[Dataset records]
_ _ _ _ _
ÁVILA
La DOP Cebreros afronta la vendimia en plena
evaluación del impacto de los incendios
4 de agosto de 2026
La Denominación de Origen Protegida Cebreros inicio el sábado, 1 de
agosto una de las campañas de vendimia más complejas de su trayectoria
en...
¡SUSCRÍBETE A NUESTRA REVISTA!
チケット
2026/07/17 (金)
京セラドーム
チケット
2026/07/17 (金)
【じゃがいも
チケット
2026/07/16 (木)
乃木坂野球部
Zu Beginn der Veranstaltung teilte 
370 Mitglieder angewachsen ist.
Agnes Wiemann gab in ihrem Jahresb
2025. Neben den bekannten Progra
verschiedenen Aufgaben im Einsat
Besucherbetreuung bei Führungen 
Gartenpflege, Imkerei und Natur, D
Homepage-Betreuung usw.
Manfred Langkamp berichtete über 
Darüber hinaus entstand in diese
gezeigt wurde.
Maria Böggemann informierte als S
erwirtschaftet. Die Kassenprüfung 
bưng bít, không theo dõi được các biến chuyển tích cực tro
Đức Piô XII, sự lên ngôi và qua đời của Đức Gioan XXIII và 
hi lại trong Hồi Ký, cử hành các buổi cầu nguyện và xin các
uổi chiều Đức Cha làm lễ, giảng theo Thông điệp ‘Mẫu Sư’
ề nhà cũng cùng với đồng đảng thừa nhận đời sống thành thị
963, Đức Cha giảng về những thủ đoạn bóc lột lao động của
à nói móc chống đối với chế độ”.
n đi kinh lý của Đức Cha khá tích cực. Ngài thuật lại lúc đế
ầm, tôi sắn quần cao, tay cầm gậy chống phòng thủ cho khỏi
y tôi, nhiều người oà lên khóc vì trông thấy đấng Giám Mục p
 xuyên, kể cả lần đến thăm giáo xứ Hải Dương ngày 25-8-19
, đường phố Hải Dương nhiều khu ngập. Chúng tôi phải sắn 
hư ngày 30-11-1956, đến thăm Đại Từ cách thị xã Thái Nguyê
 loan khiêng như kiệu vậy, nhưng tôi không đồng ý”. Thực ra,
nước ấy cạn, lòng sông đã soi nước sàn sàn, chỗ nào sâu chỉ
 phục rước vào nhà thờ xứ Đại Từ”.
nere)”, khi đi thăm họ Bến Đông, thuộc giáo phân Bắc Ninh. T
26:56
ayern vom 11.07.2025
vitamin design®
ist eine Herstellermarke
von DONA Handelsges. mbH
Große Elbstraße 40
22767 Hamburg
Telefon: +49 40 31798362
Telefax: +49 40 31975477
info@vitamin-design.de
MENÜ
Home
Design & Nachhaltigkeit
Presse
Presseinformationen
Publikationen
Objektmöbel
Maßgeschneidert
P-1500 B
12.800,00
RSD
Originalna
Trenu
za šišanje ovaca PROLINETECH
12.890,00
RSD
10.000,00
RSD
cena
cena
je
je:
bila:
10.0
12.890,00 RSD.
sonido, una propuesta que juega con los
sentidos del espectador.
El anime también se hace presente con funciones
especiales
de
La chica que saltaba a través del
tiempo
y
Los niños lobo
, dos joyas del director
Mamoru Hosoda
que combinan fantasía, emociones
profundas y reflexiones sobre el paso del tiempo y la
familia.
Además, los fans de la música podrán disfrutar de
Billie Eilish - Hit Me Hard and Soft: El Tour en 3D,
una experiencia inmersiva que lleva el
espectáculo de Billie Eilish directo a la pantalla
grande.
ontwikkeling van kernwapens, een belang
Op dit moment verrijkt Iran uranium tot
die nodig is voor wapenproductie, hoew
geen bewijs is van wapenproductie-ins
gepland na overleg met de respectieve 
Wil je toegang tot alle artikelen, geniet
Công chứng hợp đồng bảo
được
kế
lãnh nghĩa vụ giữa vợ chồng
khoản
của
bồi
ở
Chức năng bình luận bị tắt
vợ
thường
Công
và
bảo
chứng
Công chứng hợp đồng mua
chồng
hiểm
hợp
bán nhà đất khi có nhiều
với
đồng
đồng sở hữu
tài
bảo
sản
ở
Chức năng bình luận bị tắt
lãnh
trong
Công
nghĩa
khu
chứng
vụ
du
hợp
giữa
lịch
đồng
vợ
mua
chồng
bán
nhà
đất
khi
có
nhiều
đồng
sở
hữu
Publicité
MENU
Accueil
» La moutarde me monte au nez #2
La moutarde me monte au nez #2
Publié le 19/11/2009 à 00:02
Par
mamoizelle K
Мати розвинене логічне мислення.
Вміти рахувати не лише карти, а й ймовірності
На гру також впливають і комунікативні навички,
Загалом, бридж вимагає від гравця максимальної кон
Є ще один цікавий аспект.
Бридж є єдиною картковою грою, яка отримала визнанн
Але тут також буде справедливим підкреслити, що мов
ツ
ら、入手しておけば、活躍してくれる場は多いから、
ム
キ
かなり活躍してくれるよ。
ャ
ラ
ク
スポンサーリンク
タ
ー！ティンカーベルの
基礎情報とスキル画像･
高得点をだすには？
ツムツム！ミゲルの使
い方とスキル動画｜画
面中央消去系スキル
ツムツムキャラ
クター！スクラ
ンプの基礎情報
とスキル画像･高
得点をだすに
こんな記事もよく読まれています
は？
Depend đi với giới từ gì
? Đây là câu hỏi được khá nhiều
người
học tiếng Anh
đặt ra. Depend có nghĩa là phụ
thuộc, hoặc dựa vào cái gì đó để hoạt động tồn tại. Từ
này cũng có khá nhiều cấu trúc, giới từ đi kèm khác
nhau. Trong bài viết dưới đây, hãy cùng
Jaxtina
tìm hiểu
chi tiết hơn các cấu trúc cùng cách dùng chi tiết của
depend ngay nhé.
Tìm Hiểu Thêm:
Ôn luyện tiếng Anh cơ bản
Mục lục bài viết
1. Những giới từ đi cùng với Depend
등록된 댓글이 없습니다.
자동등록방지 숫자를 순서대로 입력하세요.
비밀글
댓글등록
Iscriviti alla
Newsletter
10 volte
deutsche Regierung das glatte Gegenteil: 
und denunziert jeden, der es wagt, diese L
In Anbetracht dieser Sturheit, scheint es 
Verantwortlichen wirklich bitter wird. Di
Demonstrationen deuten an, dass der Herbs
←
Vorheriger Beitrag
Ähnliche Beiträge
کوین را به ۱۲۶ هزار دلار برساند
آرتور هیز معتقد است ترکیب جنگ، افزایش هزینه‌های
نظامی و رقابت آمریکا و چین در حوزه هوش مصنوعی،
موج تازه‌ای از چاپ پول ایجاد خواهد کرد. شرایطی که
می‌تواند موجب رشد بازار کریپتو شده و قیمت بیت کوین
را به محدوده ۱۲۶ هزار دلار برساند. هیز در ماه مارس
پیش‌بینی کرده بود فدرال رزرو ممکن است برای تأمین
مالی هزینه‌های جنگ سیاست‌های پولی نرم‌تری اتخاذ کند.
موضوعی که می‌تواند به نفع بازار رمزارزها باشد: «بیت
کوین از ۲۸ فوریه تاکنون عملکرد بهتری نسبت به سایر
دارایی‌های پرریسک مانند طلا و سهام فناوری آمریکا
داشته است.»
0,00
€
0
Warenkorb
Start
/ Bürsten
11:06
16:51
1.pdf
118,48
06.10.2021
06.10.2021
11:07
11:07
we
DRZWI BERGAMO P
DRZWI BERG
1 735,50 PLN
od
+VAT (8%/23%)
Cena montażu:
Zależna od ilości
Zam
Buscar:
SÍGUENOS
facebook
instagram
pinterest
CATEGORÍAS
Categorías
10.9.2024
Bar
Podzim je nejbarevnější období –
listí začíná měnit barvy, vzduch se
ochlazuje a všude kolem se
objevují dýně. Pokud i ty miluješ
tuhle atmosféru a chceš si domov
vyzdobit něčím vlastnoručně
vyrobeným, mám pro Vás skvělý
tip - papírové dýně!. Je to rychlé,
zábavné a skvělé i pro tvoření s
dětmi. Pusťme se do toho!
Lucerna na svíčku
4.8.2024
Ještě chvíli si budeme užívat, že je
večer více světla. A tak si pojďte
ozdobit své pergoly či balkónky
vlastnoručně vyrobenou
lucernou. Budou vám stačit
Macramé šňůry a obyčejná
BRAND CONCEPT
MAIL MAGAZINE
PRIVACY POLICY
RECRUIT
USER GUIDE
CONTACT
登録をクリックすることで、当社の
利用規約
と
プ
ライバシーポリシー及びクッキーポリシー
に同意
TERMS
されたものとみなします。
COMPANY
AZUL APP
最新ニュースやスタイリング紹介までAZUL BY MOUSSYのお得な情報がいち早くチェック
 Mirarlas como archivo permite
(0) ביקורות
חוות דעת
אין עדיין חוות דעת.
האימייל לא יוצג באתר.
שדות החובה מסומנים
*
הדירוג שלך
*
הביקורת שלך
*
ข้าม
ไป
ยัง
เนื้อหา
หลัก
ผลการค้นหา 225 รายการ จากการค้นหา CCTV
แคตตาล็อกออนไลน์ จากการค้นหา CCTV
_ _ _ _ _
#### Assignment:
Reproduce the data verbatim, everything from the start of the data down to the line that contains "phục rước vào", including that line. Leave out everything after it.

#### Result of this task:
ÁVILA
La DOP Cebreros afronta la vendimia en plena
evaluación del impacto de los incendios
4 de agosto de 2026
La Denominación de Origen Protegida Cebreros inicio el sábado, 1 de
agosto una de las campañas de vendimia más complejas de su trayectoria
en...
¡SUSCRÍBETE A NUESTRA REVISTA!
チケット
2026/07/17 (金)
京セラドーム
チケット
2026/07/17 (金)
【じゃがいも
チケット
2026/07/16 (木)
乃木坂野球部
Zu Beginn der Veranstaltung teilte 
370 Mitglieder angewachsen ist.
Agnes Wiemann gab in ihrem Jahresb
2025. Neben den bekannten Progra
verschiedenen Aufgaben im Einsat
Besucherbetreuung bei Führungen 
Gartenpflege, Imkerei und Natur, D
Homepage-Betreuung usw.
Manfred Langkamp berichtete über 
Darüber hinaus entstand in diese
gezeigt wurde.
Maria Böggemann informierte als S
erwirtschaftet. Die Kassenprüfung 
bưng bít, không theo dõi được các biến chuyển tích cực tro
Đức Piô XII, sự lên ngôi và qua đời của Đức Gioan XXIII và 
hi lại trong Hồi Ký, cử hành các buổi cầu nguyện và xin các
uổi chiều Đức Cha làm lễ, giảng theo Thông điệp ‘Mẫu Sư’
ề nhà cũng cùng với đồng đảng thừa nhận đời sống thành thị
963, Đức Cha giảng về những thủ đoạn bóc lột lao động của
à nói móc chống đối với chế độ”.
n đi kinh lý của Đức Cha khá tích cực. Ngài thuật lại lúc đế
ầm, tôi sắn quần cao, tay cầm gậy chống phòng thủ cho khỏi
y tôi, nhiều người oà lên khóc vì trông thấy đấng Giám Mục p
 xuyên, kể cả lần đến thăm giáo xứ Hải Dương ngày 25-8-19
, đường phố Hải Dương nhiều khu ngập. Chúng tôi phải sắn 
hư ngày 30-11-1956, đến thăm Đại Từ cách thị xã Thái Nguyê
 loan khiêng như kiệu vậy, nhưng tôi không đồng ý”. Thực ra,
nước ấy cạn, lòng sông đã soi nước sàn sàn, chỗ nào sâu chỉ
 phục rước vào nhà thờ xứ Đại Từ”.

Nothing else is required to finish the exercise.